- Work request -
Would you output the entries below only from the line containing "left eye: (211, 265)" through the line containing "right eye: (206, 95)", exactly as they stand and with both ends included?

- Listed records -
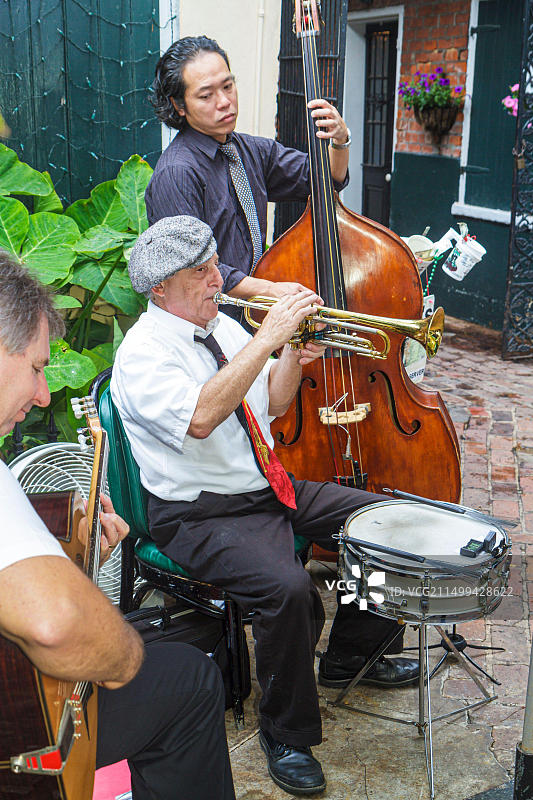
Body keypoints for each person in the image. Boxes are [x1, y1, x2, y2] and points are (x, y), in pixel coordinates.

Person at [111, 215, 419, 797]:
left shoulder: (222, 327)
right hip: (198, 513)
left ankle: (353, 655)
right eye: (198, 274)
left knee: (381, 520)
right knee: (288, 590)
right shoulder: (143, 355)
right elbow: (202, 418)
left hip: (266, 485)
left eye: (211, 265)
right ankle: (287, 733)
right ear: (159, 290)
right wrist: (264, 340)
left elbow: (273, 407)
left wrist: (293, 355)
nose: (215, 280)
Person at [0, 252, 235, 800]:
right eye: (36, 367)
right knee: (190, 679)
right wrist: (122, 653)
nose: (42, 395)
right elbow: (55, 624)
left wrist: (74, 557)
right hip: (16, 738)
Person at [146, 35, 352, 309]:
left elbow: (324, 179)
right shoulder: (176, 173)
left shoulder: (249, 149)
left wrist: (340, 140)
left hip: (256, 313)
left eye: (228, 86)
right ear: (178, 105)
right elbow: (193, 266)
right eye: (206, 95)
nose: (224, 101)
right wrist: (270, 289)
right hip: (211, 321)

- Expected answer -
left eye: (211, 265)
right ankle: (287, 733)
right ear: (159, 290)
right wrist: (264, 340)
left elbow: (273, 407)
left wrist: (293, 355)
nose: (215, 280)
Person at [0, 252, 235, 800]:
right eye: (36, 367)
right knee: (190, 679)
right wrist: (122, 653)
nose: (42, 395)
right elbow: (55, 624)
left wrist: (74, 557)
right hip: (16, 738)
Person at [146, 35, 352, 309]:
left elbow: (324, 179)
right shoulder: (176, 173)
left shoulder: (249, 149)
left wrist: (340, 140)
left hip: (256, 313)
left eye: (228, 86)
right ear: (178, 105)
right elbow: (193, 266)
right eye: (206, 95)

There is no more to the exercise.